J'étais là-haut. Perchée. Et j'ai regardé. J'ai tracé de mes doigts les contours de ce corps que je ne voulais pas reconnaître. Me suivant des yeux. M'épiant. Tentant de me rassurer, pour continuer. Terminer le travail. En finir de cet état des lieux laborieux. J'étais montée pour cela. Les sensations jusque là repoussées ont rejoint la réalité des faits. Des états. Double preuve des sens cumulés. Indéniable.
Je le savais. Je l'avais aperçu, quelques heures auparavant, à peine. Je le sentais depuis quelques semaines déjà. Mais je ne voulais pas y croire. Je ne le pouvais pas. C'était beaucoup trop douloureux. J'avais fermé les yeux sur les faits trop lourds.

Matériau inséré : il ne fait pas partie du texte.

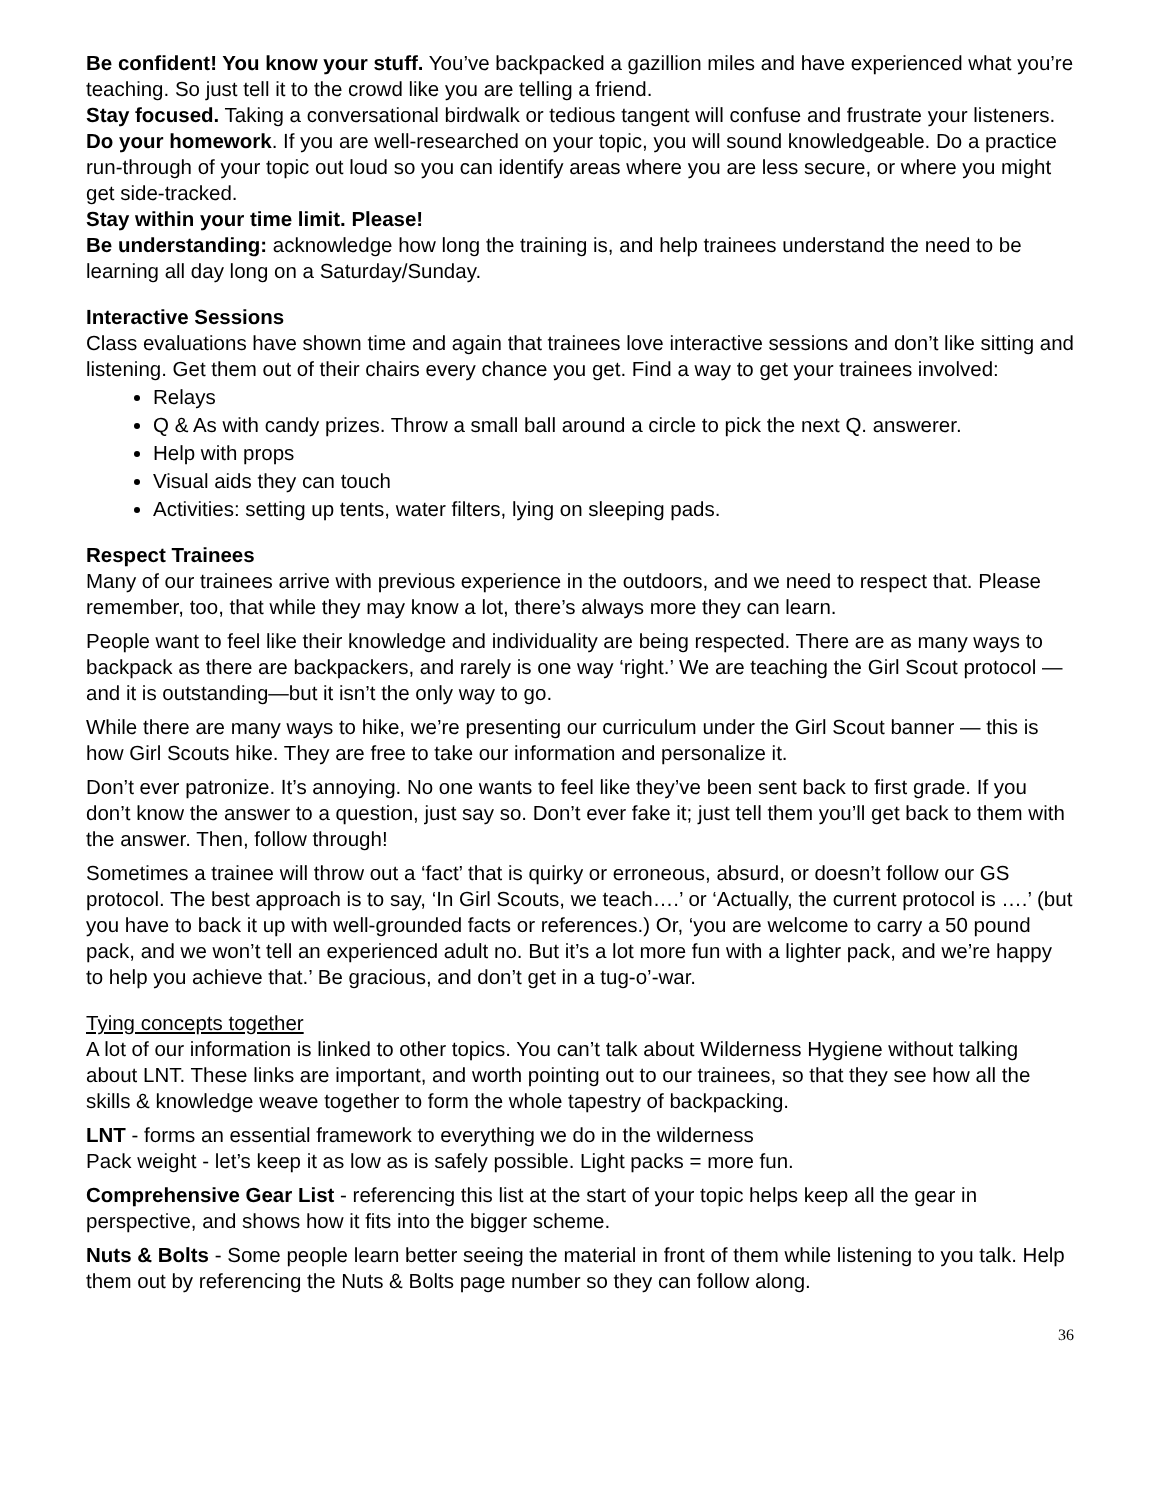Be confident! You know your stuff. You’ve backpacked a gazillion miles and have experienced what you’re teaching. So just tell it to the crowd like you are telling a friend.
Stay focused. Taking a conversational birdwalk or tedious tangent will confuse and frustrate your listeners.
Do your homework. If you are well-researched on your topic, you will sound knowledgeable. Do a practice run-through of your topic out loud so you can identify areas where you are less secure, or where you might get side-tracked.
Stay within your time limit. Please!
Be understanding: acknowledge how long the training is, and help trainees understand the need to be learning all day long on a Saturday/Sunday.
Interactive Sessions
Class evaluations have shown time and again that trainees love interactive sessions and don’t like sitting and listening. Get them out of their chairs every chance you get. Find a way to get your trainees involved:
Relays
Q & As with candy prizes. Throw a small ball around a circle to pick the next Q. answerer.
Help with props
Visual aids they can touch
Activities: setting up tents, water filters, lying on sleeping pads.
Respect Trainees
Many of our trainees arrive with previous experience in the outdoors, and we need to respect that. Please remember, too, that while they may know a lot, there’s always more they can learn.
People want to feel like their knowledge and individuality are being respected. There are as many ways to backpack as there are backpackers, and rarely is one way ‘right.’ We are teaching the Girl Scout protocol — and it is outstanding—but it isn’t the only way to go.
While there are many ways to hike, we’re presenting our curriculum under the Girl Scout banner — this is how Girl Scouts hike. They are free to take our information and personalize it.
Don’t ever patronize. It’s annoying. No one wants to feel like they’ve been sent back to first grade. If you don’t know the answer to a question, just say so. Don’t ever fake it; just tell them you’ll get back to them with the answer. Then, follow through!
Sometimes a trainee will throw out a ‘fact’ that is quirky or erroneous, absurd, or doesn’t follow our GS protocol. The best approach is to say, ‘In Girl Scouts, we teach….’ or ‘Actually, the current protocol is ….’ (but you have to back it up with well-grounded facts or references.) Or, ‘you are welcome to carry a 50 pound pack, and we won’t tell an experienced adult no. But it’s a lot more fun with a lighter pack, and we’re happy to help you achieve that.’ Be gracious, and don’t get in a tug-o’-war.
Tying concepts together
A lot of our information is linked to other topics. You can’t talk about Wilderness Hygiene without talking about LNT. These links are important, and worth pointing out to our trainees, so that they see how all the skills & knowledge weave together to form the whole tapestry of backpacking.
LNT - forms an essential framework to everything we do in the wilderness
Pack weight - let’s keep it as low as is safely possible. Light packs = more fun.
Comprehensive Gear List - referencing this list at the start of your topic helps keep all the gear in perspective, and shows how it fits into the bigger scheme.
Nuts & Bolts - Some people learn better seeing the material in front of them while listening to you talk. Help them out by referencing the Nuts & Bolts page number so they can follow along.
36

Mais voilà, cette fois, j'étais montée. En sueur. Encore tremblante de ce rêve qui n'avait rien de chimérique. Juste un reflet obsédant qui m'avait poursuivi derrière mes paupières closes. Cela fait des semaines que ses dérivés hantaient mes courtes nuits. Alors, levée, j'avais décidé d'affronter le miroir. Pour une fois. Une fois pour toute. Et pour cela, pas d'autre possibilité que de monter là, sur la cuvette fermée. De tout regarder, détailler, dans sa globalité.
J'étais montée pour cela. Juste pour cela. Pour voir. Et j'ai vu. Tout. Trop.

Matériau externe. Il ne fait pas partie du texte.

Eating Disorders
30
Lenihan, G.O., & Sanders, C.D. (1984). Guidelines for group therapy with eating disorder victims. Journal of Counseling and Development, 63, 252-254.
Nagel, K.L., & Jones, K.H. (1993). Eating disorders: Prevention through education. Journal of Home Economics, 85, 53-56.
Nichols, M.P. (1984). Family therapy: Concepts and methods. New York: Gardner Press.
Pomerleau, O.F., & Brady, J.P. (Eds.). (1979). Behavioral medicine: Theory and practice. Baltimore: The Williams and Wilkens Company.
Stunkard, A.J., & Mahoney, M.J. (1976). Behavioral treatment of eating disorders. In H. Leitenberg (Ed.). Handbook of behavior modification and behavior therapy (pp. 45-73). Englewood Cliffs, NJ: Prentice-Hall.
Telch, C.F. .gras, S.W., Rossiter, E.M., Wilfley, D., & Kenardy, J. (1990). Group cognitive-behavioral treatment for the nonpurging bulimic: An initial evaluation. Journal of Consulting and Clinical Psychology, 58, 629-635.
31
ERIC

J'étais enfin montée. Je ne devais pas redescendre avant d'en avoir fini. Je ne suis que tombée.
Je ne suis pas de celles qui auront su faire de ce passage de leur vie, une force. Un élan. Malgré mes espoirs, mes efforts et mes prières murmurées du fond de mes draps. Il me reste souvent de cette histoire un sentiment d'échec. La sensation non pas d'avoir vaincu, mais perdu. Pour gagner si peu ensuite. De m'être perdue. Un manque et une profonde honte de ce que je suis à présent. De ce corps que je porte. De toutes mes failles qui ne mènent à rien. Quelques fois, j'ai le sentiment que c'était mieux avant. L'impression d'avoir perdu un succès si chairement acquis, et avec lui la revanche que j'avais prise sur moi-même et sur mon passé. Nostalgie, non pas de l'anorexie. Mais de l'anorexique. Du corps anorexique. De la force d'alors, indépendante et solide. Bien sûr, il y a la chute, ensuite. Bien sûr, c'était une victoire mensongère. Elle tue plus qu'elle ne porte. Bien sûr. Et pourtant ...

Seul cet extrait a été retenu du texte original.